Greg: They say a picture is worth a thousand words. How about I send you a new instrumental track from our demo, and you can tell all your readers what you think of the new Tyrant material that’s been recorded this year, and put your review right here for everyone to read. We would love to hear what you think about it and tell all our fans. We are very proud of our new material and if anything, we are heavier now than we were before and are playing even better. We have been approached by many labels, but are still searching for the label who will be able to put out the metal album of the year.
Rock Overdose: Here in Greece we can’t wait to see Tyrant to Up The Hammers Fest. What about you ?
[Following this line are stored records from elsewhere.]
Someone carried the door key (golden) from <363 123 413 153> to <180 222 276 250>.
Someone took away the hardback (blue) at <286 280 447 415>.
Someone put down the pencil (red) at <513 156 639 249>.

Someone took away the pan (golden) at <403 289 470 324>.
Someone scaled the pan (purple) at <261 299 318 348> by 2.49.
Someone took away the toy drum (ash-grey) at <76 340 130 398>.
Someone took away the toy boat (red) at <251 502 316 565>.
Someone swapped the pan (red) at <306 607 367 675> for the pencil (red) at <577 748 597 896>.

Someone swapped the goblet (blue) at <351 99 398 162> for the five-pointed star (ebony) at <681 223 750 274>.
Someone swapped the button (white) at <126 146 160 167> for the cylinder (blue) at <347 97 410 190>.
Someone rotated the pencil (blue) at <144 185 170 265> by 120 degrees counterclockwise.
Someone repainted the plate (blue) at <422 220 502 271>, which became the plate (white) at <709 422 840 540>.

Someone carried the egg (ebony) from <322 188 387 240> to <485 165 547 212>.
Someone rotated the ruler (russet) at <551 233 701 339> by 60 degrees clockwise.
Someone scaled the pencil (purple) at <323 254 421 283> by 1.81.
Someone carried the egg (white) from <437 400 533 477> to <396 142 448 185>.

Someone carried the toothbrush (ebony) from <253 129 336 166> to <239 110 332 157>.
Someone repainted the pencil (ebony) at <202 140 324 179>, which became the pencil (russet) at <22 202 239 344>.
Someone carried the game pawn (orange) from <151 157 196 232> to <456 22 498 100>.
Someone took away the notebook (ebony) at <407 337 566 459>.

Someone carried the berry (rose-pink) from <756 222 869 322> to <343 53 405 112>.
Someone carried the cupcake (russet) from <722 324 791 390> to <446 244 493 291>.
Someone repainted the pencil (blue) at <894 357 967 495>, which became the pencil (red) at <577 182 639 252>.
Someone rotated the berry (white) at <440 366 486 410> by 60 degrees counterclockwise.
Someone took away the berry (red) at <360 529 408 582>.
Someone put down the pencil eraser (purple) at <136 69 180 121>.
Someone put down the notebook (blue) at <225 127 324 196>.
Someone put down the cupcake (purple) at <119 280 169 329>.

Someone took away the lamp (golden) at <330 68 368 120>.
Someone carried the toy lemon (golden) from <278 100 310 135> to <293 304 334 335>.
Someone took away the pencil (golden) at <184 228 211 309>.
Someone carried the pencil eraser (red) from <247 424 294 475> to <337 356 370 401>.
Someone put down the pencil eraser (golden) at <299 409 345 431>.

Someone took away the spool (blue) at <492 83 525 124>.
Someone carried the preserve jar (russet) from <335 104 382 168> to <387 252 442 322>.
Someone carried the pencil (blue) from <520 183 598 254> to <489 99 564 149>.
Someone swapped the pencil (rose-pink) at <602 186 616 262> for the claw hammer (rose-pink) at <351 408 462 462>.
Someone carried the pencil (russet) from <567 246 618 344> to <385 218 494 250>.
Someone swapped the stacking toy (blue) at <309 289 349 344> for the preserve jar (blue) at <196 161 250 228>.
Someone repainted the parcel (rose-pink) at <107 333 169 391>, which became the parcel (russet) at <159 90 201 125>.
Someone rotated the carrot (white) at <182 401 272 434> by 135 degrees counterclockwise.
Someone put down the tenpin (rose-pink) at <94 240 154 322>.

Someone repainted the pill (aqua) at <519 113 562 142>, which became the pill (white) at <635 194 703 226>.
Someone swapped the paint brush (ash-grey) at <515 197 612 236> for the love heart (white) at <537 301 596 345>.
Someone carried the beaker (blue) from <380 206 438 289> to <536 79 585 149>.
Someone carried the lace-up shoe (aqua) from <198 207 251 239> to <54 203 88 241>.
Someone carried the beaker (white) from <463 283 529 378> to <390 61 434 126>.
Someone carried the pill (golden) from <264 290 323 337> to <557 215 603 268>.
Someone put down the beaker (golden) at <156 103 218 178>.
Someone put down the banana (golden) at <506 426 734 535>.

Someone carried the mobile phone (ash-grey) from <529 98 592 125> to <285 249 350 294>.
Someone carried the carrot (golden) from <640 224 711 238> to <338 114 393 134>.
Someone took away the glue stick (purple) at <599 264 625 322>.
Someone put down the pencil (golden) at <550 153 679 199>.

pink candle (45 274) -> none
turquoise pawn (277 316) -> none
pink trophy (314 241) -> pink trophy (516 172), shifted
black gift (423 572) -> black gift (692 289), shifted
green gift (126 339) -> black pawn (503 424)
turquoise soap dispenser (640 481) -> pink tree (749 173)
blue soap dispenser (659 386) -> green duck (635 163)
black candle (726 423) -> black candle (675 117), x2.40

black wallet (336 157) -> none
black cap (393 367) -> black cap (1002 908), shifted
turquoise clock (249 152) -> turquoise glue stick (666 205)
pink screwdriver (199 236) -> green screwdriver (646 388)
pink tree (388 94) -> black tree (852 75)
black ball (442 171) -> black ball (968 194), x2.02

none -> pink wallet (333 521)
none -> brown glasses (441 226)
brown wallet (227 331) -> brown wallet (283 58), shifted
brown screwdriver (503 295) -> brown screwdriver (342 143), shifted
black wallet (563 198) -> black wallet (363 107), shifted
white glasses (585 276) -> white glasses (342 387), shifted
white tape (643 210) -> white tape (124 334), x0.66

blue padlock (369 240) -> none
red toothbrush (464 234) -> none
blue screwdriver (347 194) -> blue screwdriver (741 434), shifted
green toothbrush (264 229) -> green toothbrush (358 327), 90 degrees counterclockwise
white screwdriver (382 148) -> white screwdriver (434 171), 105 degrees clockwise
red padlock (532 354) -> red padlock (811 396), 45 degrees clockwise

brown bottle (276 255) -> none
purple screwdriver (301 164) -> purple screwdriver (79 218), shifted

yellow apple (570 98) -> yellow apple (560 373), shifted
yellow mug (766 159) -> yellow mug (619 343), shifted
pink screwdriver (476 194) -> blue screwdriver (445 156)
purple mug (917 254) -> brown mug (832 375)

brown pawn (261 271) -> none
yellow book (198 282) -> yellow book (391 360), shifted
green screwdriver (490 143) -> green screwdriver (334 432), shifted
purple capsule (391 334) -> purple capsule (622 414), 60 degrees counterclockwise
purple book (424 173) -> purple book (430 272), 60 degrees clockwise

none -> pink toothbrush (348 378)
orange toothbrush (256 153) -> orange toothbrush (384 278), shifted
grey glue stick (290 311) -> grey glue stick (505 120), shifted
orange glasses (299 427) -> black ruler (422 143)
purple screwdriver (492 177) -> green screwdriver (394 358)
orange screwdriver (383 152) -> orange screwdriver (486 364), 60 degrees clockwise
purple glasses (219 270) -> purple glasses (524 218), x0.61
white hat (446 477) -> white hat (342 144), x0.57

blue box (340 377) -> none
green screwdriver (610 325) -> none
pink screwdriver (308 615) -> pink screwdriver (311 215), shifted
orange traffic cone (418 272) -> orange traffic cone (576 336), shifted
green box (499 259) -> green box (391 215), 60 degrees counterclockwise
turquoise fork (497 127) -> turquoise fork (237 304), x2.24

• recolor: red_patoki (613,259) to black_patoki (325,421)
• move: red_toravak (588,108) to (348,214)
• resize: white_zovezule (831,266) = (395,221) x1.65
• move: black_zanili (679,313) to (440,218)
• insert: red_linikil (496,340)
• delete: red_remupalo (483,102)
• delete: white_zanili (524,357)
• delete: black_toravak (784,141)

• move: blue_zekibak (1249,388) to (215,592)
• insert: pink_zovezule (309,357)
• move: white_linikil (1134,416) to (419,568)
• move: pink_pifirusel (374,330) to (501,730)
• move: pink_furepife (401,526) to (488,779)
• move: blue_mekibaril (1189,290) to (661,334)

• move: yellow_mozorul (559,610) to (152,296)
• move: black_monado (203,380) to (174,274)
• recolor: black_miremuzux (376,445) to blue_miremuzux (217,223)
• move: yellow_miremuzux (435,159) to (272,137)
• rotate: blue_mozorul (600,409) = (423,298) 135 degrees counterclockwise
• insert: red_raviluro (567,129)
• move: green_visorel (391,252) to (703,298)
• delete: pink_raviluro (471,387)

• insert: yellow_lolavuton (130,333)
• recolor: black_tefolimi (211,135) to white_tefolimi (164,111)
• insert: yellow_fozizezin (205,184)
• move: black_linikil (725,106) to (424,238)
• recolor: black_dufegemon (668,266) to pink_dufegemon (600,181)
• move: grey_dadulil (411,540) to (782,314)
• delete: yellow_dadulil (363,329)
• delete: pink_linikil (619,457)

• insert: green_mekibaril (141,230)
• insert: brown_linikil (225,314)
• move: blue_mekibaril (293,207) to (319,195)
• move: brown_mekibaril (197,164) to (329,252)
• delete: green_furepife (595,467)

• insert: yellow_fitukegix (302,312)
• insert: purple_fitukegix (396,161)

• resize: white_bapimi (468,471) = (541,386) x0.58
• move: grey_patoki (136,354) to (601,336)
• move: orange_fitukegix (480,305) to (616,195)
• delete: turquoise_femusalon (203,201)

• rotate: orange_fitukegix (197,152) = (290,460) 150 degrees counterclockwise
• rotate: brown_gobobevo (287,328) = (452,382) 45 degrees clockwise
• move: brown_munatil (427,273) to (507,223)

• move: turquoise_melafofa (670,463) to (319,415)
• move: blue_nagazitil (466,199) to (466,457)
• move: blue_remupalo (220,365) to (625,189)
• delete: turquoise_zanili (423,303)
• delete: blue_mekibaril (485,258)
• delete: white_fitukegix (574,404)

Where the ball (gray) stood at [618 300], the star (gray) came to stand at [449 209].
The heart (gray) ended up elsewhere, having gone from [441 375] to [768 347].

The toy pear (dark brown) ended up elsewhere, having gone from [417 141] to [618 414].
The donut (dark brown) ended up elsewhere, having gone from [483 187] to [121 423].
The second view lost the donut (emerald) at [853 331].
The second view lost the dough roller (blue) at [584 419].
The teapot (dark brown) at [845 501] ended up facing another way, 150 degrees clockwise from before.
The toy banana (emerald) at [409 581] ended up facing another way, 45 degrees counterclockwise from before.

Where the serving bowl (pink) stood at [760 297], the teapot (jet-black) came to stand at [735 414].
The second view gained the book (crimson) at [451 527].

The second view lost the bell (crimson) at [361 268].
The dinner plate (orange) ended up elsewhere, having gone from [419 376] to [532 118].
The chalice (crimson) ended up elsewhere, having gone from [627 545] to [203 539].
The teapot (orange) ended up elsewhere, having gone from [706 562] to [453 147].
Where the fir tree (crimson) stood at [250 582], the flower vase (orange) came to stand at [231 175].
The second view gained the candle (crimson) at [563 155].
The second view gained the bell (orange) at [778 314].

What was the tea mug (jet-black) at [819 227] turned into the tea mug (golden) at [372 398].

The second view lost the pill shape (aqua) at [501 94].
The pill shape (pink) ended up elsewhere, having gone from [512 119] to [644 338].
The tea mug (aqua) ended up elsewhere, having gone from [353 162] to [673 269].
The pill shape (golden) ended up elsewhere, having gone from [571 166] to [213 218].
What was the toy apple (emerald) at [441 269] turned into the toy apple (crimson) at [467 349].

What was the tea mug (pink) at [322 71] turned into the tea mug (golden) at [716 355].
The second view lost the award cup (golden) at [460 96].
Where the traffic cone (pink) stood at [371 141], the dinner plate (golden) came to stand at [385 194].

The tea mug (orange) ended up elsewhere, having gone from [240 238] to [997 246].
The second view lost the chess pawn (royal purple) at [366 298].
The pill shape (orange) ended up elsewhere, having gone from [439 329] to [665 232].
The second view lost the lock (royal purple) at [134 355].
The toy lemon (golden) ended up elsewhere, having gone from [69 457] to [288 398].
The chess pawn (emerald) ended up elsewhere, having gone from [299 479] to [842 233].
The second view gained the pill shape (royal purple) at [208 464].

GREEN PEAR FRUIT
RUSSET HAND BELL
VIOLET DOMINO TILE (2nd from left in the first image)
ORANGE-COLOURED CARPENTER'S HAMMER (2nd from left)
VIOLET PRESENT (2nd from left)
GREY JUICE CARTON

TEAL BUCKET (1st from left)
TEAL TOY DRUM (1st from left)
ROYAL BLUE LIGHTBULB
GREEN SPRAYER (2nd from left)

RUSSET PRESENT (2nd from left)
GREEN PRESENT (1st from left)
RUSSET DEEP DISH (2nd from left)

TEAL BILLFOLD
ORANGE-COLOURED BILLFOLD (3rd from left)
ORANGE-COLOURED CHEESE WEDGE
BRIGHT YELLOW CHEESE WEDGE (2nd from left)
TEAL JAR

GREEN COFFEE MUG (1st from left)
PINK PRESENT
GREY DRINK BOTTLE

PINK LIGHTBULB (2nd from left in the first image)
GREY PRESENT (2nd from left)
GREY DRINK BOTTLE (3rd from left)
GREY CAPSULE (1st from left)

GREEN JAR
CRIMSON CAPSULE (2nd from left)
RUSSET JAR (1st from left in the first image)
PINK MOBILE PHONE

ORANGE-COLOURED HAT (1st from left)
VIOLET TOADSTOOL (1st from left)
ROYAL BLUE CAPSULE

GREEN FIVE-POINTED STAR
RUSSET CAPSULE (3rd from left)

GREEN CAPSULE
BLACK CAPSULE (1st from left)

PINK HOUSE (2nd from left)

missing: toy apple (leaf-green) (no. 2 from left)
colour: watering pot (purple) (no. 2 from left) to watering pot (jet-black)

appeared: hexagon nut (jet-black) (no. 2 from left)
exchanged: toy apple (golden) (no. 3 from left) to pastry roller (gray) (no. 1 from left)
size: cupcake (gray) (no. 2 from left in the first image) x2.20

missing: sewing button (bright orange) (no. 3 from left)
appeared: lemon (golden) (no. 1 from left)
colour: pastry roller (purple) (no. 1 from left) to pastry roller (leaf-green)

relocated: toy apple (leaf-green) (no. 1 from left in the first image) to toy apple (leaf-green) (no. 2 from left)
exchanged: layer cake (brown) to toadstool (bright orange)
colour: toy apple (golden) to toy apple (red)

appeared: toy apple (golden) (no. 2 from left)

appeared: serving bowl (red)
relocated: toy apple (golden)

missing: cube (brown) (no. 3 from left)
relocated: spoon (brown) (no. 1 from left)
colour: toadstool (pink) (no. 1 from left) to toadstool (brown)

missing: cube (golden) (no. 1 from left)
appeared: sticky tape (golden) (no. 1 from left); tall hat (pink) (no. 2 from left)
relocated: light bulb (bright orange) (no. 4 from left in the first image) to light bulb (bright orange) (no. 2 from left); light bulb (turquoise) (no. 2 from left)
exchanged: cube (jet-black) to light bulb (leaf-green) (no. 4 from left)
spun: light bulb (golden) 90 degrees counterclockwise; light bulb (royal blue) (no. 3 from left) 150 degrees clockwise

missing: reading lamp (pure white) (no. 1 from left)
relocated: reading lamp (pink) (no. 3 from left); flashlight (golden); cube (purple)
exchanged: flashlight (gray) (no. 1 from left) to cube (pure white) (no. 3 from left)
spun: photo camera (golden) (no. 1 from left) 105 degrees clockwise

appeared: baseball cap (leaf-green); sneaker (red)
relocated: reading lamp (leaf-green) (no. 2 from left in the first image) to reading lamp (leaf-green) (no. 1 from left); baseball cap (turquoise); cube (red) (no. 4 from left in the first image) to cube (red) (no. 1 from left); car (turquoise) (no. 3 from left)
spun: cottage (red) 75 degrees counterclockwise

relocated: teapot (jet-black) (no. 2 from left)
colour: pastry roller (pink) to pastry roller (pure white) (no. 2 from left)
Greg: We know we have some big shoes to fill. There have been some great bands at Up the Hammers Fest before us over these last few years. Tyrant is ready to deliver big time. We are going to try to be the act that everyone will remember for years to come. We can't wait to play there!
Rock Overdose: If you want just send a message to your Greek fans 13)Thank you very much for doing this interview
Greg: From Tyrant to our Greek fans: we have seen your posts, we have gotten your messages, and we feel the love, and that is everything to us. We are going to drop the hammer, and we are so honored to be asked to play at Up the Hammers Festival in Athens, Greece. We can’t wait to meet the our long-time fans, the beautiful people of Greece, our long time fans, and see the beautiful city. Bring anything you have so we can sign it for you. You can also reach us on our Tyrant USA Facebook page on a daily basis. Stay tuned for merchandise that may be available soon as well.
Rock Overdose: Greg thank you for doing this interview
Greg: Oh, the pleasure is all mine. Thanks so much to Overdose, and the staff, and also to Manolis Karazeris for all the kind words, reviews, and making this all happen.